Over the years, Sandy sightings have made good copy. Headlines heralded his “return” in 1979, when he became a Dodger pitching instructor. Eyebrows were raised when he left the team several years later.

Advertisement

Koufax, who lives in Florida, makes sporadic appearances at spring training sites, and TV cameras recently caught him in the stands at the NCAA basketball finals in Seattle.

Does he have a new line of work? His Los Angeles friend doesn’t want to discuss these things, in deference to his boyhood pal.

The Dodgers front office can’t help either, saying Koufax does not keep in regular touch. Can we believe stories in the New York Post that yarmulkes autographed by the hall of famer are selling for $75 a pop? It’s hard to separate fact from fiction.

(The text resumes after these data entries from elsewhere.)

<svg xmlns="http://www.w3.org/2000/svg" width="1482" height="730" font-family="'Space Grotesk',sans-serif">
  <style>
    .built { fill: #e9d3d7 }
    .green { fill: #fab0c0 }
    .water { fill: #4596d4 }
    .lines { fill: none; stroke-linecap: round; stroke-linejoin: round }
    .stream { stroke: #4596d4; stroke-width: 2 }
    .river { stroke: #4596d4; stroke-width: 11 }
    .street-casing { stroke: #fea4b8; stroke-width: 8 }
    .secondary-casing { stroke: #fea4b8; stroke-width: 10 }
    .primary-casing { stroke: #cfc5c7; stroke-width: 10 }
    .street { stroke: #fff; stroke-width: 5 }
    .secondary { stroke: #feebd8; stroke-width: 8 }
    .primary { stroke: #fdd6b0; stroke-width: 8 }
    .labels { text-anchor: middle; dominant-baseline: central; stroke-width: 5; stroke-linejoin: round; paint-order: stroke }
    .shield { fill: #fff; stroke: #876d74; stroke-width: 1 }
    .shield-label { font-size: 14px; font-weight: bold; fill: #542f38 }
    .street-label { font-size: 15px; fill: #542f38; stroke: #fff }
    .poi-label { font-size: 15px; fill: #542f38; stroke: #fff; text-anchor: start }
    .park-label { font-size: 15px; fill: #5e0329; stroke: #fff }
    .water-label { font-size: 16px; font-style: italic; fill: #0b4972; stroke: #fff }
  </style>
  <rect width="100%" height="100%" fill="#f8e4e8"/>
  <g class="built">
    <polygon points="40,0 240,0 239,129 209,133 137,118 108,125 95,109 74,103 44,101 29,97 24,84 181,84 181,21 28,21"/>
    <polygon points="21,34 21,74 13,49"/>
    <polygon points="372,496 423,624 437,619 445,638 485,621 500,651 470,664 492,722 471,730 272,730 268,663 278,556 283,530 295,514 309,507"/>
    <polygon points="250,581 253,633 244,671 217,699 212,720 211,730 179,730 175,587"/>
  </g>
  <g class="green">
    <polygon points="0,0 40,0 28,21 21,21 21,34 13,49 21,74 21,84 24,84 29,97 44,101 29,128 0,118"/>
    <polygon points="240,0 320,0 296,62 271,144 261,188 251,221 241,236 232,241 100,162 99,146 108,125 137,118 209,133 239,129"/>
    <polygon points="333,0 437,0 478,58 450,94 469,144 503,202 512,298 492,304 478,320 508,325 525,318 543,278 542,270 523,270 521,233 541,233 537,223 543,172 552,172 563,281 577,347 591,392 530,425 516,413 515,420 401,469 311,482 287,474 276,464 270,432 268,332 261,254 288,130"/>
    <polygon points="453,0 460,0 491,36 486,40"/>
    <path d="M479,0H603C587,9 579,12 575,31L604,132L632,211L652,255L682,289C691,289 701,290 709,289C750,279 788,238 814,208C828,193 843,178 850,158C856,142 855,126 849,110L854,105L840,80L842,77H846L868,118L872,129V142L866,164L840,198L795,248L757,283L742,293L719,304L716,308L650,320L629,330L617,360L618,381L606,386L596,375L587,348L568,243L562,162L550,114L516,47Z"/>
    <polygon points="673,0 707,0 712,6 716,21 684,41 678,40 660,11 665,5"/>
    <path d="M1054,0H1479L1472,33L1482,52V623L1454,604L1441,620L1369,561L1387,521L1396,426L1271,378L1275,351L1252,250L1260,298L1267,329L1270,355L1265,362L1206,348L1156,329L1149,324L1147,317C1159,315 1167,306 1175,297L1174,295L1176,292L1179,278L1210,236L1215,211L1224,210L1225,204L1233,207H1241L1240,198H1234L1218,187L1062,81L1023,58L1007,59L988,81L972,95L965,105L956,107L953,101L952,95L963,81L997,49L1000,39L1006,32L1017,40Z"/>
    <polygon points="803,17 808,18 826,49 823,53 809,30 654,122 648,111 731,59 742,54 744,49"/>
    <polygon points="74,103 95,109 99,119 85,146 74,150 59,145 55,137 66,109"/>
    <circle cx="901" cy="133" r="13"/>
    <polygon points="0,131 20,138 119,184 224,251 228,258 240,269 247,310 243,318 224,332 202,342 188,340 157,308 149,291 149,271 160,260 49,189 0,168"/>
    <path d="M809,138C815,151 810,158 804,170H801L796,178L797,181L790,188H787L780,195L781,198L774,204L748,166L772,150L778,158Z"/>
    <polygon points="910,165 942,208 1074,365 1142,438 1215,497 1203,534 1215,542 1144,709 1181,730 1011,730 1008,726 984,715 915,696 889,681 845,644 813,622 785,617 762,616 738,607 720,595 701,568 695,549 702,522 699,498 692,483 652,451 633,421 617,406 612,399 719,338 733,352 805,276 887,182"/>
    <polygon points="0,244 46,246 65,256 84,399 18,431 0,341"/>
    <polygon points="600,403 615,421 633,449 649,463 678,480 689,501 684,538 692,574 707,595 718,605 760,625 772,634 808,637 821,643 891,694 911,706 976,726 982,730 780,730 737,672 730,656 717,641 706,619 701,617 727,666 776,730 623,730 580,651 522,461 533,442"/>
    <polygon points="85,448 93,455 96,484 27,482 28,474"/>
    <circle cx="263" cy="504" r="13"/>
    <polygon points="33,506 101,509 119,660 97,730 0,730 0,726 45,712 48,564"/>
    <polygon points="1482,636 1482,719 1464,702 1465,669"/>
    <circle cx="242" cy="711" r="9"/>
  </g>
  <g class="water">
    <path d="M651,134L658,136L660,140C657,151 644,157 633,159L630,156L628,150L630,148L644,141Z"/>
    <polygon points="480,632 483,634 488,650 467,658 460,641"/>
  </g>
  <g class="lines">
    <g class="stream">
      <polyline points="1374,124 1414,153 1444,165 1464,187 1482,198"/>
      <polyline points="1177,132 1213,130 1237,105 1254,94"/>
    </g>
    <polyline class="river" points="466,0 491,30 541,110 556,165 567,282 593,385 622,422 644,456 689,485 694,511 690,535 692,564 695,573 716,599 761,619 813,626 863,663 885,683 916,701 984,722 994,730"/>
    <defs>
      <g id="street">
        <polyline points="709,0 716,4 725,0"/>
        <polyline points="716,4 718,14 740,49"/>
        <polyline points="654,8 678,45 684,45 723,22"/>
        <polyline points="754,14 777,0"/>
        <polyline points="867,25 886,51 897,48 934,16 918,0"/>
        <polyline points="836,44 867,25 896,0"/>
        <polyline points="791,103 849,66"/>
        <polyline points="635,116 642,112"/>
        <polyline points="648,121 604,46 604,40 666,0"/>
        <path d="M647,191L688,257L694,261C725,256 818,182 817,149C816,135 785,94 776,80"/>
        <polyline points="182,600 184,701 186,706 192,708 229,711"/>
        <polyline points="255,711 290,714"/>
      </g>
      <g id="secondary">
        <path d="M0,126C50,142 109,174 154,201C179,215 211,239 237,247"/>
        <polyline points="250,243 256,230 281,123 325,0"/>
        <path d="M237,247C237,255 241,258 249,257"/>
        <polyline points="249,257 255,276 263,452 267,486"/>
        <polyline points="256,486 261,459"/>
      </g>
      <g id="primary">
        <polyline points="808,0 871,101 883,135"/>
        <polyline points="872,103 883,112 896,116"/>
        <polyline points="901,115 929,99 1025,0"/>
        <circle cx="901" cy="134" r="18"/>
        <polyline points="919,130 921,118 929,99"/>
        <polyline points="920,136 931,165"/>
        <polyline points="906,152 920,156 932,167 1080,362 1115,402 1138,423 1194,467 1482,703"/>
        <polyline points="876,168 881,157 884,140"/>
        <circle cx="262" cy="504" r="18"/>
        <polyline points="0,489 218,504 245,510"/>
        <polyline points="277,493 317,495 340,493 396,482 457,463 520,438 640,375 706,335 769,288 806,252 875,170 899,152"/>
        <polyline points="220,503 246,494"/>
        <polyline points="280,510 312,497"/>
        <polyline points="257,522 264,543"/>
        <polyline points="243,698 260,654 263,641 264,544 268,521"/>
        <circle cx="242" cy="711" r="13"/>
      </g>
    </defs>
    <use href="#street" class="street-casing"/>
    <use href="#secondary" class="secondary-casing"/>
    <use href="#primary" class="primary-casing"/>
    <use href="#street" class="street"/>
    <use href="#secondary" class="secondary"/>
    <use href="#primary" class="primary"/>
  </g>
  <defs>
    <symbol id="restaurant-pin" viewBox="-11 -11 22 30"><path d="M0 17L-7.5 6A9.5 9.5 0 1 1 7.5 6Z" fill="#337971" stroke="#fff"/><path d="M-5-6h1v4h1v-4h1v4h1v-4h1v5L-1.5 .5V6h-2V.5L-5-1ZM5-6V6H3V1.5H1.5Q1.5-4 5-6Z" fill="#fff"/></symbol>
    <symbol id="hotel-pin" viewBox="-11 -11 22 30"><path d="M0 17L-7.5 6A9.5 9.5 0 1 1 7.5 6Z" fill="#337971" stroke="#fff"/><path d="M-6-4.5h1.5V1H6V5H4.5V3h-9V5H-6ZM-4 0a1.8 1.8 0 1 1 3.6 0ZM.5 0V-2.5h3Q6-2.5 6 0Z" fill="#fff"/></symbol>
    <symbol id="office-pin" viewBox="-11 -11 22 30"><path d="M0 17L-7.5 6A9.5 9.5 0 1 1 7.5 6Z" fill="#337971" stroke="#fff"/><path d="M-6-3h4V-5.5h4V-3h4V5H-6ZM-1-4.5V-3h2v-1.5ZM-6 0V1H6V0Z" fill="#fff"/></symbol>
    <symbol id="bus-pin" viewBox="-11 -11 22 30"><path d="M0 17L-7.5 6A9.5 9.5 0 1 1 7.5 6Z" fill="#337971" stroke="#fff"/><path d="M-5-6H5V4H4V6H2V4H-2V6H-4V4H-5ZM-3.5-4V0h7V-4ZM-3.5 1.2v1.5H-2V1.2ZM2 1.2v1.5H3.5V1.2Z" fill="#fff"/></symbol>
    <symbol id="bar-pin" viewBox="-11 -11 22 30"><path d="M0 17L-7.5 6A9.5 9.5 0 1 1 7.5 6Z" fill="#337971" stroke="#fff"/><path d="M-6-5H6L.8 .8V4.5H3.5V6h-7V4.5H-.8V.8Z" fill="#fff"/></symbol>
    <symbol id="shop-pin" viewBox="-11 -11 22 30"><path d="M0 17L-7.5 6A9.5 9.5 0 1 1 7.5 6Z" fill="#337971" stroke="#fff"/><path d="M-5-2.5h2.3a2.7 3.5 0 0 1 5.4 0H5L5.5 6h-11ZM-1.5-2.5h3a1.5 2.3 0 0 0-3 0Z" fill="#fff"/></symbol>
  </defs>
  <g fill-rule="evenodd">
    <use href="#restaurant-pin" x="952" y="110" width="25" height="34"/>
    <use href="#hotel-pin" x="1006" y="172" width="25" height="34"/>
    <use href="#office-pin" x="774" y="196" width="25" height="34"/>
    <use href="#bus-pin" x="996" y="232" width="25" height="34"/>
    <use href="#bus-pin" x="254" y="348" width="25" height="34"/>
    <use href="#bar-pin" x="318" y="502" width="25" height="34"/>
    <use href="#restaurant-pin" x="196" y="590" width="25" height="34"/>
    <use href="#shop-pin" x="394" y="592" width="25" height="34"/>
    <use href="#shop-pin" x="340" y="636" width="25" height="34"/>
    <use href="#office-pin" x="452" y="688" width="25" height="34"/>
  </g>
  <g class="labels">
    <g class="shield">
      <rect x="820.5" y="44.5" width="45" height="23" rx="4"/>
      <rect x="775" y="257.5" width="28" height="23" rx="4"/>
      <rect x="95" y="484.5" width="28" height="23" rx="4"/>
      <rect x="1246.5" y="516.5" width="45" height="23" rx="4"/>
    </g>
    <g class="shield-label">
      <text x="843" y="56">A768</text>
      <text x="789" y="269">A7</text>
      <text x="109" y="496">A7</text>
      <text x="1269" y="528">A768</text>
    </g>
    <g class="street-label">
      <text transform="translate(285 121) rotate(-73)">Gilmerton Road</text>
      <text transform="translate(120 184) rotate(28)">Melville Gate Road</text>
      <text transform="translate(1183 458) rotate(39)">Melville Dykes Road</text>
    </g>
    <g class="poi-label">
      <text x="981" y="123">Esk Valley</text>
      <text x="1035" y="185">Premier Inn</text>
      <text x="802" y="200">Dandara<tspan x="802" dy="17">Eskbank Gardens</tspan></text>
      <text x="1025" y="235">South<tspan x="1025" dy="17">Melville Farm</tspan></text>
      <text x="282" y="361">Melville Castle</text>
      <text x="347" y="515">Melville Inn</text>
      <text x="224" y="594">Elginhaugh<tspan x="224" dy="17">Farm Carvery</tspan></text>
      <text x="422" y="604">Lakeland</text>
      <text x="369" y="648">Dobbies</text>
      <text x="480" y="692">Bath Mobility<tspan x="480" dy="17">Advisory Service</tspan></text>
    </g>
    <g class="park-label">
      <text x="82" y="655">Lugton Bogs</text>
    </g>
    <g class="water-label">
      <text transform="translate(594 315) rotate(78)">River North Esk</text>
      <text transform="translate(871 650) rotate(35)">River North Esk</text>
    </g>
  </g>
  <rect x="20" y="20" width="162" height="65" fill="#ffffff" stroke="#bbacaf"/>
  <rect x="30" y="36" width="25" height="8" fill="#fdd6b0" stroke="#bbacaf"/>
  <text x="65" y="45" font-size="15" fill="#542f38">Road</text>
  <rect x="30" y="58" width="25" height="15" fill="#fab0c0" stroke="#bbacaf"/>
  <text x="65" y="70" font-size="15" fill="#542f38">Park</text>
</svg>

As my deadline nears, I realize Koufax is right. Better we should remember the athlete and let the private man be. For now, I’m back in the living room with my dad. We’re spellbound, as Koufax bears down for the second out:

“Sandy, fussing, looks in to get his sign. 0 and 2 to Amalfitano--the strike-two pitch to Joe: Fastball, swung on and missed, strike three! He is one out away from the promised land.”

*

That’s how this story originally ended. Then, one morning, the phone rings.

“Hello?”

“Is this Josh Getlin?”

“Yes.”

“Well, this is Sandy Koufax. I understand you’re trying to reach me.”

The newspaper business makes you cynical and my first instinct is to suspect a practical joke. But, no, the voice is unmistakable. It’s him.

Advertisement

“Thanks for calling,” I say, “and, yes, I wanted to do a story about you and your career. To get your thoughts on life after baseball.”

There’s a deadly pause.

“I appreciate this, but I have nothing to say,” Koufax says. “And if it was up to me, you wouldn’t even be doing this story. I know I can’t stop you, but I’ve never wanted to comment on these things. I hope you understand.”

We go around in circles two or three times before the conversation concludes on a friendly note. And, of course, I do understand. I finally know what happens when you encounter a hero, the drama and anticlimax of it all.

You’re torn between the adult who maintains nicely and the kid who can hardly believe what’s happening. For three long minutes, I sit numbly at my desk. Then I call up my wife and begin shouting.

“Did he say anything interesting?” she asks. “Did you at least ask him what he ate for breakfast this morning? Did you get anything at all?”

I’m stumped. “Hard Copy” would fire me on the spot. But Jim Murray, The Times’ sports columnist, said it best. When Sandy Koufax retired at the peak of his game, he wasn’t interested in bad second acts. Neither am I.

“I wouldn’t want to see Rembrandt doing billboards,” Murray wrote. “So go, Sandy. And thanks for the memory. This way, it remains the one I want.”